A month or so back, the HubSpot svn repo began to approach commit number 50,000.  And, amid the idle banter about how best to celebrate the event, my friend and scrum team-mate Owen J Raccuglia, aka OJRac, aka Juice, quietly went and coded up a deviously clever hack, which, a brief bout of svn commit sniping later, became our commit 50K.

Let's take a look (actual svn server name changed to protect the innocent):

$ svn log -r 50000 https://svn.someserver.com/svn
------------------------------------------------------------------------
r50000 | oraccuglia | 2010-07-14 00:10:41 -0400 (Wed, 14 Jul 2010) | 6 lines

#/bin/bash
    svn export https://svn.someserver.com/svn/50k -r 50000

    gcc -xc 50k
    ./a.out | diff 50k -
    ./a.out | python -
------------------------------------------------------------------------
So, what happens if, say, you were to run that commit message as a shell script?  Let's see:
$ svn log --incremental -r 50000 https://svn.someserver.com/svn | tail -n +4 | /bin/bash
A    50k
Export complete.
#/bin/bash
svn export https://svn.someserver.com/svn/50k -r 50000

gcc -xc 50k
./a.out | diff 50k -
./a.out | python -
Okay, so, modulo a bit of output noise (which is a slight, irremediable flaw in the hack -- the svn export line should have had a -q -- but we can't change that message now, is part of the overall delight). But anyways, except for that, running the commit message... produces the commit message. But how does it do so? Let's unpack it.
$ svn export https://svn.someserver.com/svn/50k -r 50000
That's checking out a file named 50k, which, if we look at the source, is:
#include/*
m='''#/bin/bash
svn export https://svn.someserver.com/svn/50k -r 50000

gcc -xc 50k
./a.out | diff 50k -
./a.out | python -
'''
s='''*/
main(){char*_;/*'''
def printf(*a):print m
#*/
_="#include/*%cm='''#/bin/bash%csvn export https://svn.someserver.com/svn/50k -r 50000%c%cgcc -xc 50k%c./a.out | diff 50k -%c./a.out | python -%c'''%cs='''*/%cmain(){char*_;/*'''%cdef printf(*a):print m%c#*/%c_=%c%s%c;printf(_,10,10,10,10,10,10,10,10,10,10,10,10,34,_,34,10,10,10,10);%c#/*%cs='''*/%c}//'''%c";printf(_,10,10,10,10,10,10,10,10,10,10,10,10,34,_,34,10,10,10,10);
#/*
s='''*/
}//'''
Okay, um, it looks like a C program, but also, if you squint, like a python program.  Alright, what does our friend the commit message do with this code?
$ gcc -xc 50k
It's compiling it as a C program, and, naturally, placing the resulting executable in good old a.out.  Then, gratuitously, just to show off, the commit message does:
$ ./a.out | diff 50k -
Meaning, it runs a.out, and compares the results with the original source code used to create it.  And... they're identical.  So, in the middle of this process, there's a C quine. Next up, the commit message runs that same program as a python script:
$ ./a.out | python -
(Of course, this step could have been "python 50k" , but that would take the fun out of the C-quine nature of the code).

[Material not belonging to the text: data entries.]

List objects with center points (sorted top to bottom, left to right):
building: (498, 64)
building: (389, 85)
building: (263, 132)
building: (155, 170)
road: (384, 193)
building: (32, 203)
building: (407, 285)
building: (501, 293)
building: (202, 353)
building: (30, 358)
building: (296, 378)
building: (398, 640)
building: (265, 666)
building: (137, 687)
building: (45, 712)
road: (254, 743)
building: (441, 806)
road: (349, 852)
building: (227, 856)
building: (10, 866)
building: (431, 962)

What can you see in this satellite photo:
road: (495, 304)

And, when run as a python program, it produces:
#/bin/bash
svn export https://svn.someserver.com/svn/50k -r 50000

gcc -xc 50k
./a.out | diff 50k -
./a.out | python -

... the orginal text of the commit message.  So, the file 50k is valid code in two languages, in one of which it's a quine, in the other it produces the original commit message.

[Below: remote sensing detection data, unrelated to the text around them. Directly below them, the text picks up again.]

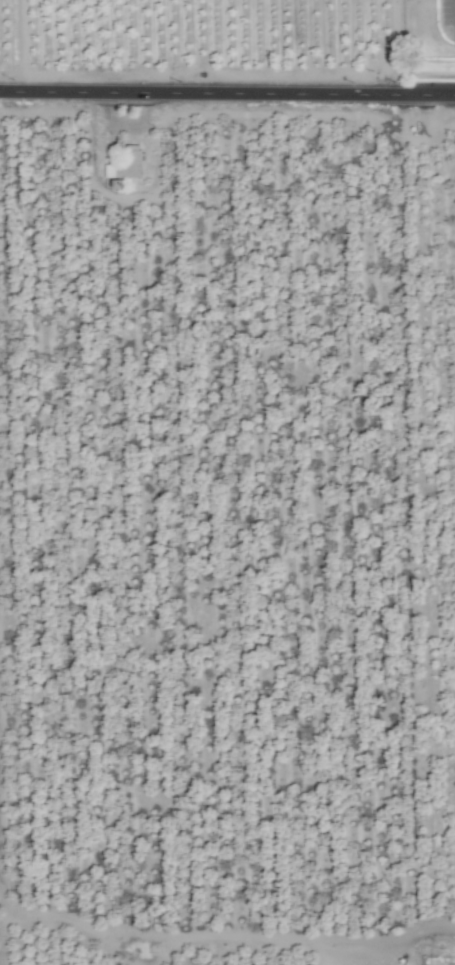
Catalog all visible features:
road: (452, 11)
road: (227, 94)
building: (122, 164)

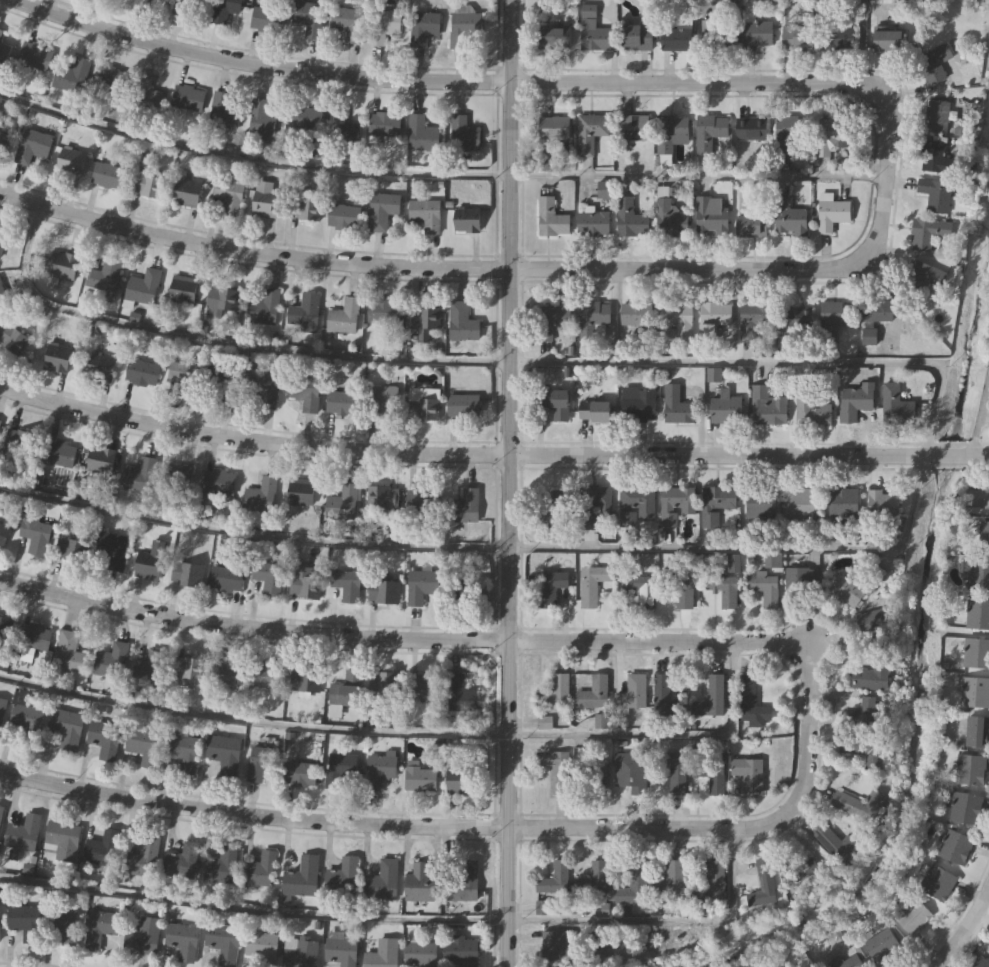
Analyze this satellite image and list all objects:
building: (151, 3)
building: (185, 7)
building: (224, 10)
building: (309, 16)
building: (267, 17)
building: (348, 21)
building: (383, 23)
building: (463, 25)
building: (423, 26)
building: (835, 30)
building: (0, 32)
building: (717, 32)
building: (757, 32)
building: (637, 36)
building: (554, 37)
building: (796, 37)
building: (596, 38)
building: (676, 38)
building: (890, 39)
road: (862, 42)
building: (4, 48)
building: (34, 54)
building: (933, 63)
building: (72, 74)
building: (112, 80)
road: (485, 81)
building: (147, 92)
building: (188, 96)
building: (225, 109)
building: (936, 115)
building: (261, 119)
building: (311, 122)
building: (384, 123)
building: (960, 125)
building: (632, 127)
building: (553, 128)
building: (751, 129)
building: (790, 129)
building: (589, 131)
building: (709, 131)
building: (421, 132)
building: (464, 133)
building: (669, 133)
building: (348, 135)
building: (829, 135)
building: (3, 139)
building: (32, 144)
building: (935, 158)
building: (71, 162)
building: (107, 174)
road: (437, 175)
building: (147, 183)
building: (187, 192)
building: (228, 193)
building: (934, 194)
building: (265, 198)
building: (306, 207)
building: (381, 208)
building: (425, 213)
building: (832, 214)
building: (344, 216)
building: (710, 216)
building: (669, 217)
building: (467, 218)
building: (551, 218)
building: (789, 218)
building: (629, 219)
building: (592, 223)
building: (750, 225)
building: (927, 232)
building: (2, 235)
building: (61, 263)
road: (471, 269)
building: (103, 276)
building: (919, 276)
building: (142, 286)
building: (183, 288)
building: (3, 296)
building: (222, 300)
building: (263, 306)
building: (304, 309)
building: (381, 309)
building: (594, 312)
building: (636, 313)
building: (836, 313)
building: (343, 315)
building: (423, 316)
building: (557, 316)
building: (712, 318)
building: (753, 318)
building: (795, 318)
building: (873, 318)
building: (677, 319)
building: (461, 320)
building: (12, 337)
building: (57, 357)
building: (101, 365)
building: (141, 371)
building: (184, 377)
building: (222, 380)
building: (260, 386)
building: (304, 392)
building: (384, 400)
building: (342, 401)
building: (853, 401)
building: (422, 402)
building: (555, 402)
building: (463, 404)
building: (676, 405)
building: (895, 405)
building: (638, 406)
building: (766, 406)
building: (725, 408)
building: (812, 409)
road: (933, 409)
building: (594, 411)
building: (988, 411)
road: (979, 417)
building: (0, 423)
building: (18, 446)
building: (58, 452)
road: (490, 455)
building: (101, 459)
building: (140, 474)
building: (217, 481)
road: (507, 483)
building: (301, 491)
building: (260, 494)
building: (383, 496)
building: (978, 497)
building: (423, 499)
building: (341, 502)
building: (760, 503)
building: (842, 503)
building: (593, 504)
building: (675, 504)
building: (715, 504)
building: (802, 504)
building: (881, 504)
building: (634, 505)
building: (463, 506)
building: (553, 508)
building: (3, 532)
building: (35, 533)
building: (983, 536)
building: (93, 549)
building: (149, 559)
building: (732, 562)
building: (186, 573)
building: (979, 574)
building: (268, 576)
building: (225, 578)
building: (305, 581)
building: (591, 583)
building: (797, 583)
building: (346, 584)
building: (421, 584)
building: (679, 584)
building: (548, 587)
building: (763, 587)
building: (639, 588)
building: (722, 588)
building: (851, 589)
building: (384, 590)
building: (469, 591)
building: (977, 614)
building: (871, 621)
building: (4, 629)
building: (35, 636)
road: (399, 639)
building: (68, 652)
building: (976, 653)
building: (111, 659)
building: (151, 665)
building: (188, 669)
building: (226, 672)
building: (269, 674)
building: (872, 675)
building: (304, 679)
building: (383, 682)
building: (420, 686)
building: (345, 688)
building: (975, 691)
building: (554, 693)
building: (592, 693)
building: (631, 693)
building: (459, 694)
building: (664, 697)
building: (710, 698)
building: (749, 699)
building: (2, 707)
building: (860, 712)
building: (25, 721)
building: (66, 727)
building: (976, 731)
road: (410, 732)
building: (104, 736)
building: (144, 743)
building: (862, 748)
building: (184, 750)
building: (225, 755)
building: (261, 761)
building: (339, 768)
building: (378, 768)
building: (969, 769)
building: (556, 770)
building: (670, 771)
building: (629, 772)
building: (300, 773)
building: (711, 774)
building: (747, 774)
building: (459, 777)
building: (593, 777)
building: (420, 778)
building: (856, 804)
building: (965, 808)
building: (1, 810)
road: (484, 825)
building: (23, 832)
building: (63, 838)
building: (833, 842)
building: (102, 847)
building: (954, 847)
building: (141, 856)
building: (183, 859)
building: (220, 865)
building: (794, 866)
building: (260, 869)
building: (342, 875)
building: (301, 876)
building: (553, 878)
building: (592, 879)
building: (671, 879)
building: (380, 880)
building: (462, 880)
building: (714, 881)
building: (420, 882)
building: (937, 882)
building: (761, 884)
building: (632, 885)
building: (540, 907)
building: (913, 918)
road: (982, 918)
road: (407, 920)
building: (25, 921)
building: (0, 923)
building: (64, 924)
building: (99, 927)
road: (964, 929)
building: (146, 935)
building: (182, 939)
building: (223, 941)
building: (260, 944)
building: (553, 945)
building: (881, 945)
building: (340, 949)
building: (460, 950)
building: (303, 952)
building: (380, 952)
building: (420, 953)
building: (847, 962)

Overall, I see the commit message as a three language-long quine loop, depending on some external state in the svn tree (but that state is pretty long-term reliable).  In fact, when I consider it that way, it feels a bit like the genotype -> phenotype loop of self-reference and self-reproduction (which often depends on external state in the real world).

All in all, it delights me no end.

Anyone have any other tales of svn commit message hackery to share? Owen and I have been kicking around some steganography-inspired ideas for hiding code in the low bits of an image, or in diffs of specific commits, but, for now, those will just have to wait for commit number 60,000.